** Opening Records for processing block **
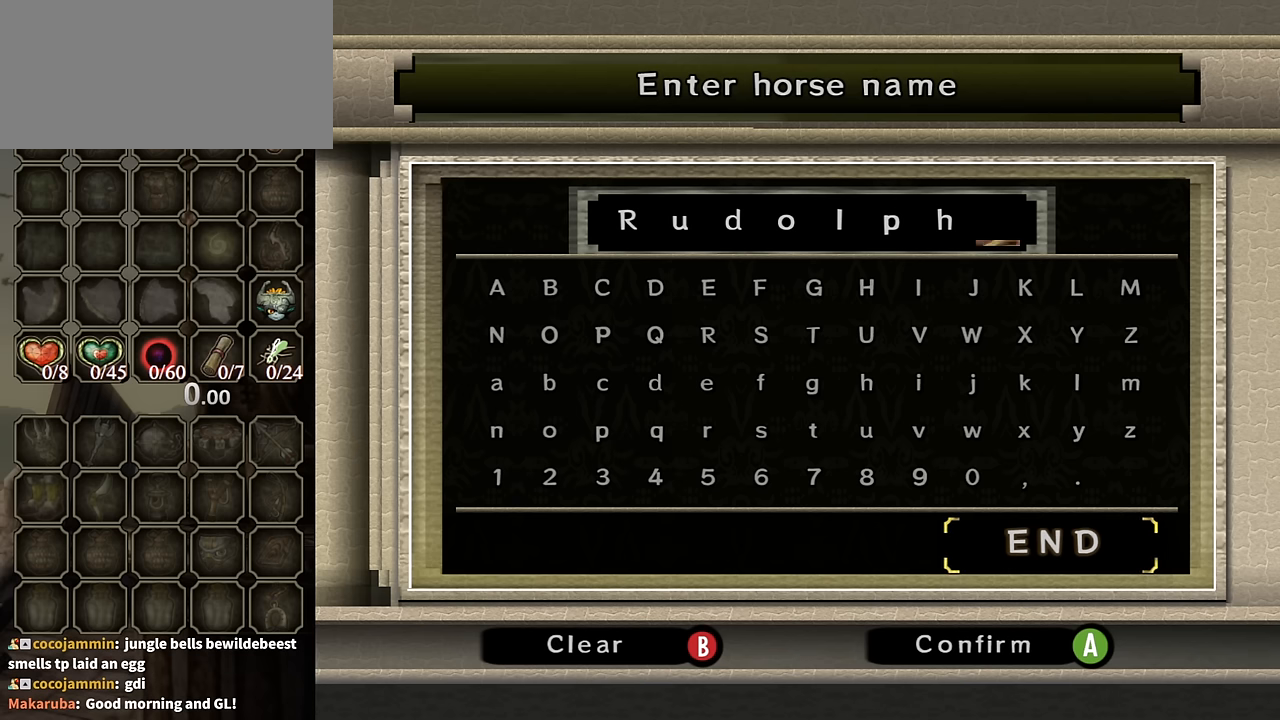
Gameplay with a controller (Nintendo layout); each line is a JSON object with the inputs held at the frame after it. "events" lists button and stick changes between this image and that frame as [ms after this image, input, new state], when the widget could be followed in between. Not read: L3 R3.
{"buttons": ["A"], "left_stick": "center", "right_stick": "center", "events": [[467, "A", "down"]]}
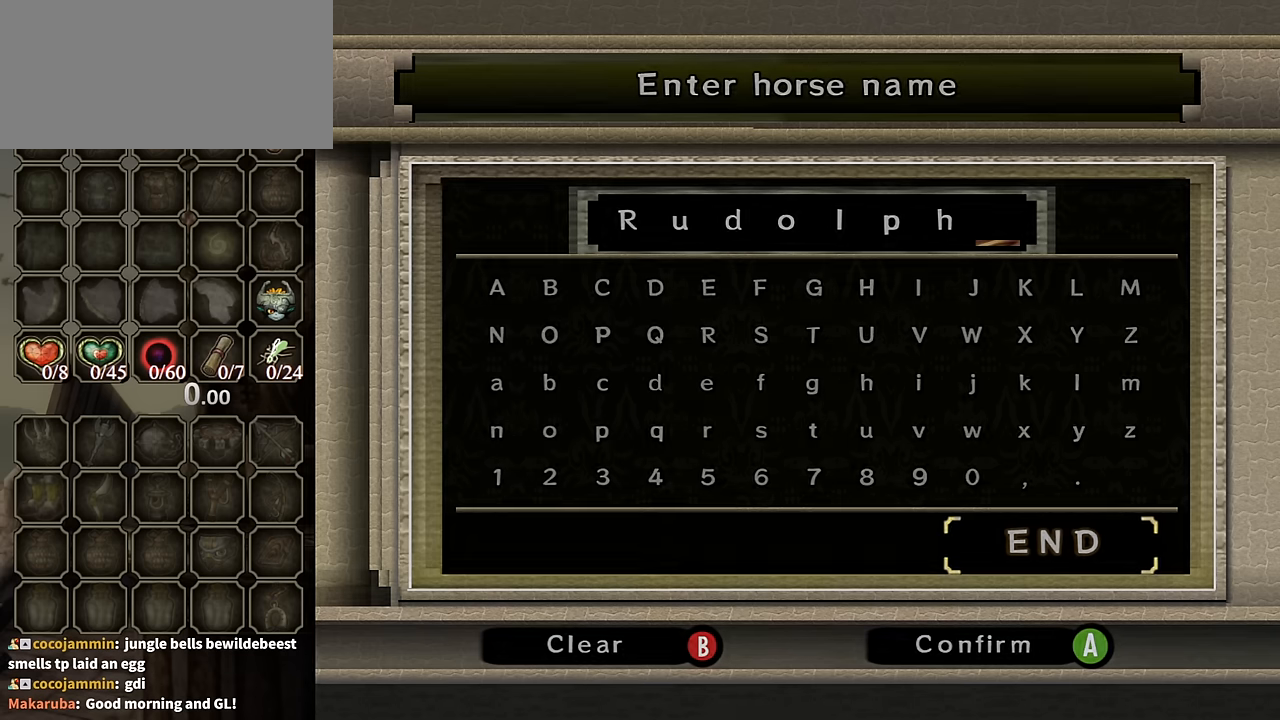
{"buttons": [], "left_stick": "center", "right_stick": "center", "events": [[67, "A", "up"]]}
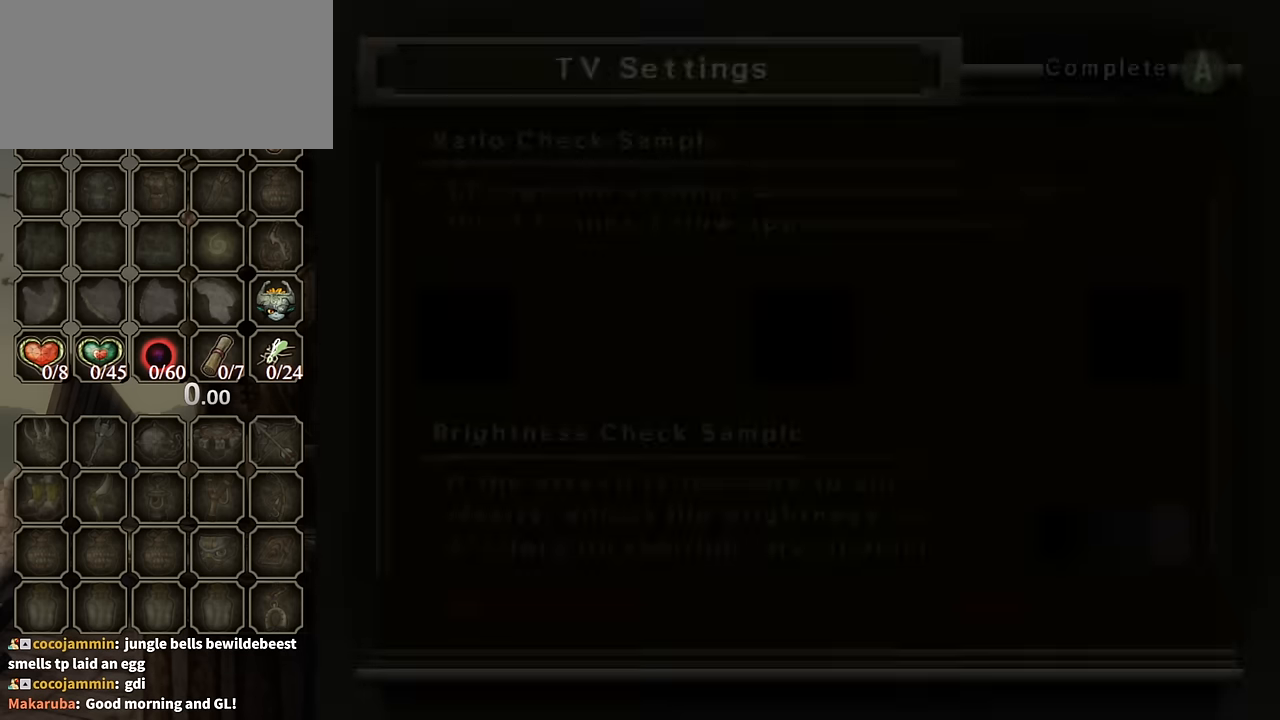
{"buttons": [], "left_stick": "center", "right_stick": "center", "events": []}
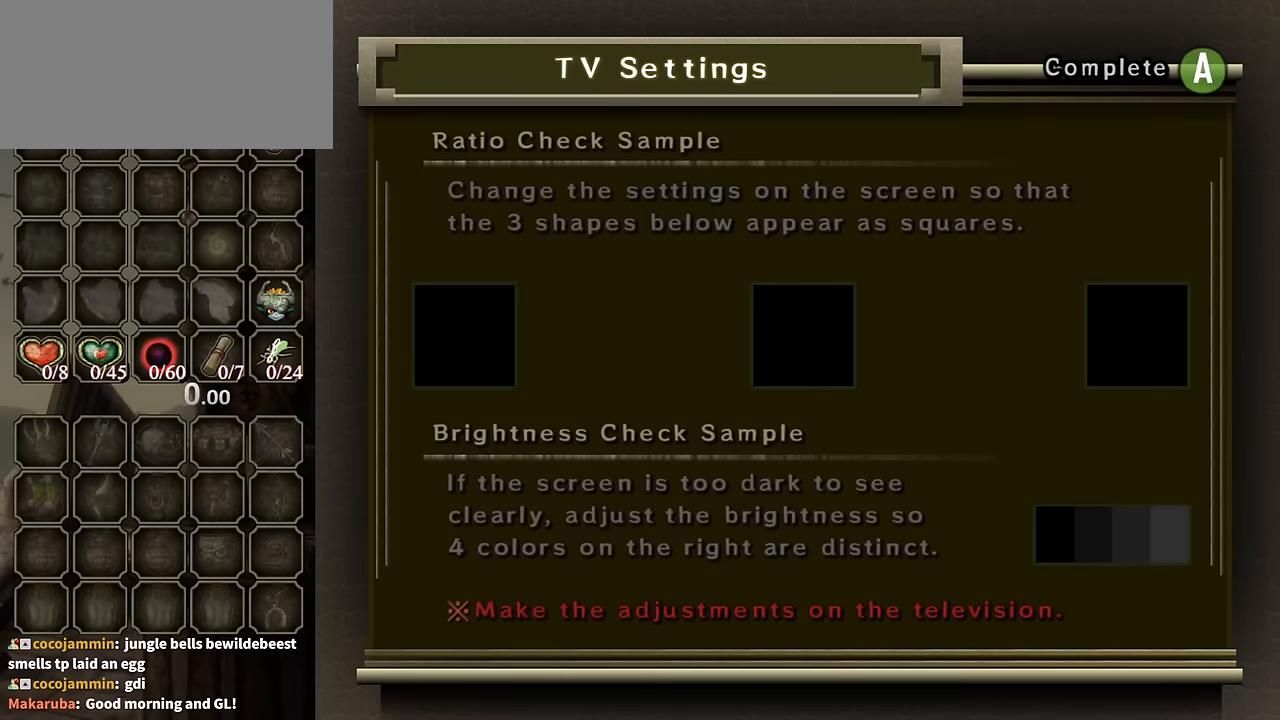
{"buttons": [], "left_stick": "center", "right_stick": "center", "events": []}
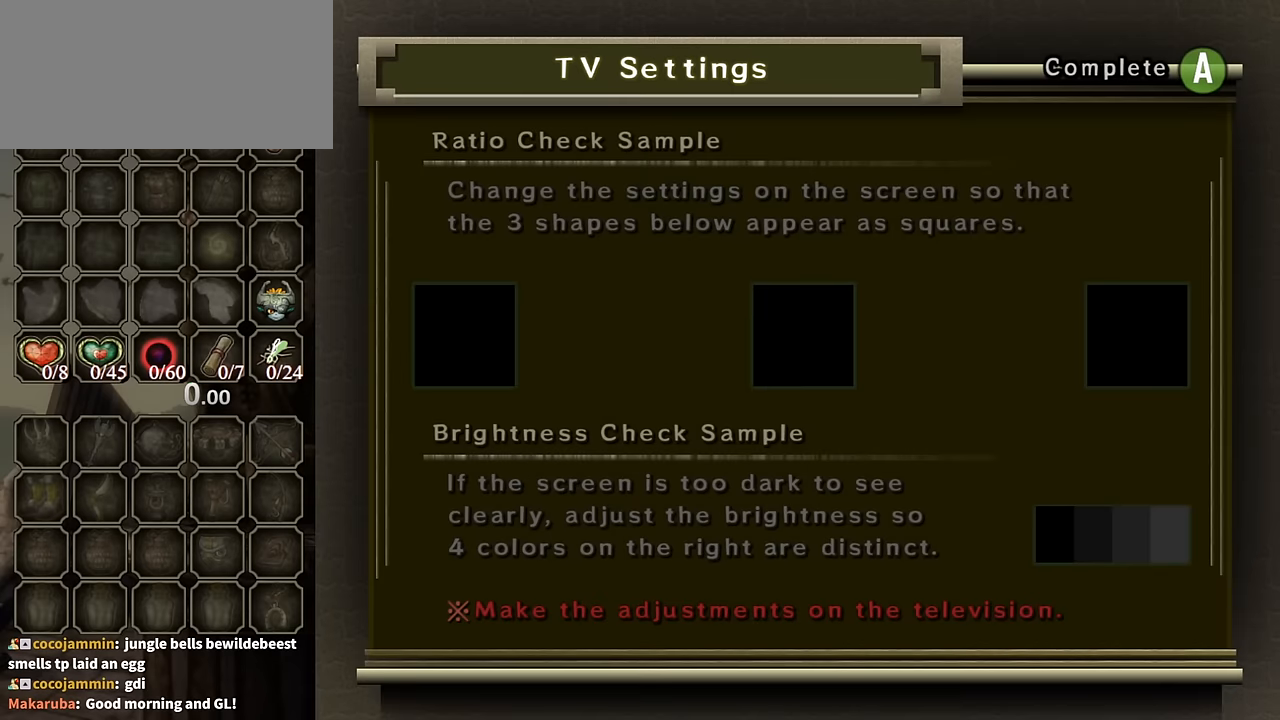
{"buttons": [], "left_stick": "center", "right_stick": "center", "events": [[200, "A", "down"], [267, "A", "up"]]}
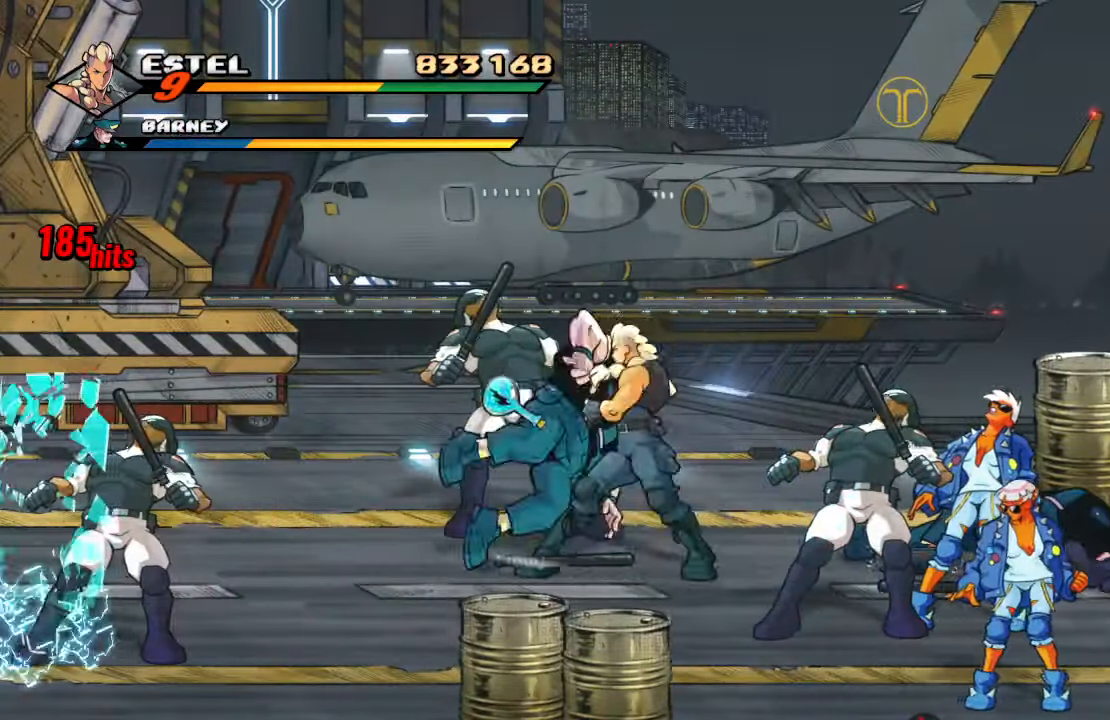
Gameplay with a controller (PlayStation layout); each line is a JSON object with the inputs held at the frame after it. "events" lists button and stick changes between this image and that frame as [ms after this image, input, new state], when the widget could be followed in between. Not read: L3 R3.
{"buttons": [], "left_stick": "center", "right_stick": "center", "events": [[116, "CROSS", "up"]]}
** Closing Records for processing block **
_What needs to be done_:
Without the pictures, repeat the listing word for word.

_Reply_:
Gameplay with a controller (Nintendo layout); each line is a JSON object with the inputs held at the frame after it. "events" lists button and stick changes between this image and that frame as [ms after this image, input, new state], when the widget could be followed in between. Not read: L3 R3.
{"buttons": ["A"], "left_stick": "center", "right_stick": "center", "events": [[467, "A", "down"]]}
{"buttons": [], "left_stick": "center", "right_stick": "center", "events": [[67, "A", "up"]]}
{"buttons": [], "left_stick": "center", "right_stick": "center", "events": []}
{"buttons": [], "left_stick": "center", "right_stick": "center", "events": []}
{"buttons": [], "left_stick": "center", "right_stick": "center", "events": [[200, "A", "down"], [267, "A", "up"]]}
Gameplay with a controller (PlayStation layout); each line is a JSON object with the inputs held at the frame after it. "events" lists button and stick changes between this image and that frame as [ms after this image, input, new state], when the widget could be followed in between. Not read: L3 R3.
{"buttons": [], "left_stick": "center", "right_stick": "center", "events": [[116, "CROSS", "up"]]}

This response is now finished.